BEGIN Extracted material

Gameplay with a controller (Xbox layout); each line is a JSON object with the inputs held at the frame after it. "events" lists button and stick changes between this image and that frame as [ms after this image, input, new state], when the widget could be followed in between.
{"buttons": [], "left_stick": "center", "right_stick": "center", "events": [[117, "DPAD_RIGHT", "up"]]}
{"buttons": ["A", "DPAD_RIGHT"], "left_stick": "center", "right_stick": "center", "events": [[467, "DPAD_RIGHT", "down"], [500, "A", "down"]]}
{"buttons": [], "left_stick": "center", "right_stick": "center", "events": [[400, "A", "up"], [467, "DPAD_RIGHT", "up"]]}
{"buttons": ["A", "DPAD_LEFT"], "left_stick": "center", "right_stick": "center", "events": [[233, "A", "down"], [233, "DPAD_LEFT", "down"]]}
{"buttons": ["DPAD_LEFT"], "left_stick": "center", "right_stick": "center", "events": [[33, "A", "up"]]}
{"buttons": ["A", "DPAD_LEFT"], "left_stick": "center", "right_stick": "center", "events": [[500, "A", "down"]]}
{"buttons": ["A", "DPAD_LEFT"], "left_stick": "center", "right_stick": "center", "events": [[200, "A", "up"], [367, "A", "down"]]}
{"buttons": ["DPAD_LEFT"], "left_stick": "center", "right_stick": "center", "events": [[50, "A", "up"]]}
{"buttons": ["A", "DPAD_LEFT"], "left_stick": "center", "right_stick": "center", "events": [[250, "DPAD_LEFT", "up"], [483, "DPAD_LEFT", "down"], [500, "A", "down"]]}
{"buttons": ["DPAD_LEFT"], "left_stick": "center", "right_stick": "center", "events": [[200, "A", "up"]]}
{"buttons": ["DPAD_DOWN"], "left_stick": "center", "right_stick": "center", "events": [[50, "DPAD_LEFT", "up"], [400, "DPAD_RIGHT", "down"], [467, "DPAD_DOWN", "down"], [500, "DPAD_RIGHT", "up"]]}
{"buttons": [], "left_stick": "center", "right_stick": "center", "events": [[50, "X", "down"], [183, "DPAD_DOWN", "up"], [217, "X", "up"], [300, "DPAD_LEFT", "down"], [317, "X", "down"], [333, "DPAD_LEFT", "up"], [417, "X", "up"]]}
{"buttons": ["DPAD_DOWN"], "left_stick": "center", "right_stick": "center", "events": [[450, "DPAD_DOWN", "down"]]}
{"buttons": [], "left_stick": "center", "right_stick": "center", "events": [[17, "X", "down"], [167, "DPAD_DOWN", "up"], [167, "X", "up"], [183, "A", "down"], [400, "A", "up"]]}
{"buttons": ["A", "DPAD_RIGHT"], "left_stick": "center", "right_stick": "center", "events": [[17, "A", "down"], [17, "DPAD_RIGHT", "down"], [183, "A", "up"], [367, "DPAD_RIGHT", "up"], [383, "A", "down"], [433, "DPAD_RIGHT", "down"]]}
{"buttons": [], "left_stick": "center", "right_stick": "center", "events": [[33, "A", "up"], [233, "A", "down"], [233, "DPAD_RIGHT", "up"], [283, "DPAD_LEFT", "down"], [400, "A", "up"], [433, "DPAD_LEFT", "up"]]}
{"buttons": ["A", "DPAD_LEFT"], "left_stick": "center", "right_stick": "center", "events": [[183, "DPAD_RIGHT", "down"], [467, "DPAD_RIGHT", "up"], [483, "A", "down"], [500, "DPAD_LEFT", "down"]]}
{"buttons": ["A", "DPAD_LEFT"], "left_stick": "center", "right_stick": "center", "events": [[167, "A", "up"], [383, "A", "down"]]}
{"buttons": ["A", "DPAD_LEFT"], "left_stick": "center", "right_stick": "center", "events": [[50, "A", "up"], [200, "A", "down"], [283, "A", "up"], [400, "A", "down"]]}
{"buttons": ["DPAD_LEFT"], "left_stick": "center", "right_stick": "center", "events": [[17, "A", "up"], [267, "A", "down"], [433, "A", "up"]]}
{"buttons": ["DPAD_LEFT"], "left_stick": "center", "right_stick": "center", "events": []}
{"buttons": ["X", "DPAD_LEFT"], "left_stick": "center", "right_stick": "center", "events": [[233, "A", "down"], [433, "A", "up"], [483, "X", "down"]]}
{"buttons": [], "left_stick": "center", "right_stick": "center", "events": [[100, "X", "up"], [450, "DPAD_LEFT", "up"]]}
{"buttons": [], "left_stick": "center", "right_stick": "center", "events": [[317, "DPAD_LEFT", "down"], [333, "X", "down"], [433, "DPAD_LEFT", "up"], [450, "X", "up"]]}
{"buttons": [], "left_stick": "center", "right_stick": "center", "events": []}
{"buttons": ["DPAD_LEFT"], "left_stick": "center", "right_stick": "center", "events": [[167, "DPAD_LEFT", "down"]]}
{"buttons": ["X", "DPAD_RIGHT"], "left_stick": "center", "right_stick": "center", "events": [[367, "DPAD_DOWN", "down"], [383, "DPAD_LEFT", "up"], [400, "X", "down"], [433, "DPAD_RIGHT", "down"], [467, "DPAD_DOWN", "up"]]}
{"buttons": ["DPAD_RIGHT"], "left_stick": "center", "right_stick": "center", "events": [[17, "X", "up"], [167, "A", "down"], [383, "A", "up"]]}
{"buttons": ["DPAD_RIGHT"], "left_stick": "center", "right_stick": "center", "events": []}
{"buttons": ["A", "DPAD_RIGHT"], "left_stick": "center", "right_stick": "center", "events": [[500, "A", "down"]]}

END Extracted material

Your goal
Reproduce each line of the data without any change.

Task response
Gameplay with a controller (Xbox layout); each line is a JSON object with the inputs held at the frame after it. "events" lists button and stick changes between this image and that frame as [ms after this image, input, new state], when the widget could be followed in between.
{"buttons": [], "left_stick": "center", "right_stick": "center", "events": [[117, "DPAD_RIGHT", "up"]]}
{"buttons": ["A", "DPAD_RIGHT"], "left_stick": "center", "right_stick": "center", "events": [[467, "DPAD_RIGHT", "down"], [500, "A", "down"]]}
{"buttons": [], "left_stick": "center", "right_stick": "center", "events": [[400, "A", "up"], [467, "DPAD_RIGHT", "up"]]}
{"buttons": ["A", "DPAD_LEFT"], "left_stick": "center", "right_stick": "center", "events": [[233, "A", "down"], [233, "DPAD_LEFT", "down"]]}
{"buttons": ["DPAD_LEFT"], "left_stick": "center", "right_stick": "center", "events": [[33, "A", "up"]]}
{"buttons": ["A", "DPAD_LEFT"], "left_stick": "center", "right_stick": "center", "events": [[500, "A", "down"]]}
{"buttons": ["A", "DPAD_LEFT"], "left_stick": "center", "right_stick": "center", "events": [[200, "A", "up"], [367, "A", "down"]]}
{"buttons": ["DPAD_LEFT"], "left_stick": "center", "right_stick": "center", "events": [[50, "A", "up"]]}
{"buttons": ["A", "DPAD_LEFT"], "left_stick": "center", "right_stick": "center", "events": [[250, "DPAD_LEFT", "up"], [483, "DPAD_LEFT", "down"], [500, "A", "down"]]}
{"buttons": ["DPAD_LEFT"], "left_stick": "center", "right_stick": "center", "events": [[200, "A", "up"]]}
{"buttons": ["DPAD_DOWN"], "left_stick": "center", "right_stick": "center", "events": [[50, "DPAD_LEFT", "up"], [400, "DPAD_RIGHT", "down"], [467, "DPAD_DOWN", "down"], [500, "DPAD_RIGHT", "up"]]}
{"buttons": [], "left_stick": "center", "right_stick": "center", "events": [[50, "X", "down"], [183, "DPAD_DOWN", "up"], [217, "X", "up"], [300, "DPAD_LEFT", "down"], [317, "X", "down"], [333, "DPAD_LEFT", "up"], [417, "X", "up"]]}
{"buttons": ["DPAD_DOWN"], "left_stick": "center", "right_stick": "center", "events": [[450, "DPAD_DOWN", "down"]]}
{"buttons": [], "left_stick": "center", "right_stick": "center", "events": [[17, "X", "down"], [167, "DPAD_DOWN", "up"], [167, "X", "up"], [183, "A", "down"], [400, "A", "up"]]}
{"buttons": ["A", "DPAD_RIGHT"], "left_stick": "center", "right_stick": "center", "events": [[17, "A", "down"], [17, "DPAD_RIGHT", "down"], [183, "A", "up"], [367, "DPAD_RIGHT", "up"], [383, "A", "down"], [433, "DPAD_RIGHT", "down"]]}
{"buttons": [], "left_stick": "center", "right_stick": "center", "events": [[33, "A", "up"], [233, "A", "down"], [233, "DPAD_RIGHT", "up"], [283, "DPAD_LEFT", "down"], [400, "A", "up"], [433, "DPAD_LEFT", "up"]]}
{"buttons": ["A", "DPAD_LEFT"], "left_stick": "center", "right_stick": "center", "events": [[183, "DPAD_RIGHT", "down"], [467, "DPAD_RIGHT", "up"], [483, "A", "down"], [500, "DPAD_LEFT", "down"]]}
{"buttons": ["A", "DPAD_LEFT"], "left_stick": "center", "right_stick": "center", "events": [[167, "A", "up"], [383, "A", "down"]]}
{"buttons": ["A", "DPAD_LEFT"], "left_stick": "center", "right_stick": "center", "events": [[50, "A", "up"], [200, "A", "down"], [283, "A", "up"], [400, "A", "down"]]}
{"buttons": ["DPAD_LEFT"], "left_stick": "center", "right_stick": "center", "events": [[17, "A", "up"], [267, "A", "down"], [433, "A", "up"]]}
{"buttons": ["DPAD_LEFT"], "left_stick": "center", "right_stick": "center", "events": []}
{"buttons": ["X", "DPAD_LEFT"], "left_stick": "center", "right_stick": "center", "events": [[233, "A", "down"], [433, "A", "up"], [483, "X", "down"]]}
{"buttons": [], "left_stick": "center", "right_stick": "center", "events": [[100, "X", "up"], [450, "DPAD_LEFT", "up"]]}
{"buttons": [], "left_stick": "center", "right_stick": "center", "events": [[317, "DPAD_LEFT", "down"], [333, "X", "down"], [433, "DPAD_LEFT", "up"], [450, "X", "up"]]}
{"buttons": [], "left_stick": "center", "right_stick": "center", "events": []}
{"buttons": ["DPAD_LEFT"], "left_stick": "center", "right_stick": "center", "events": [[167, "DPAD_LEFT", "down"]]}
{"buttons": ["X", "DPAD_RIGHT"], "left_stick": "center", "right_stick": "center", "events": [[367, "DPAD_DOWN", "down"], [383, "DPAD_LEFT", "up"], [400, "X", "down"], [433, "DPAD_RIGHT", "down"], [467, "DPAD_DOWN", "up"]]}
{"buttons": ["DPAD_RIGHT"], "left_stick": "center", "right_stick": "center", "events": [[17, "X", "up"], [167, "A", "down"], [383, "A", "up"]]}
{"buttons": ["DPAD_RIGHT"], "left_stick": "center", "right_stick": "center", "events": []}
{"buttons": ["A", "DPAD_RIGHT"], "left_stick": "center", "right_stick": "center", "events": [[500, "A", "down"]]}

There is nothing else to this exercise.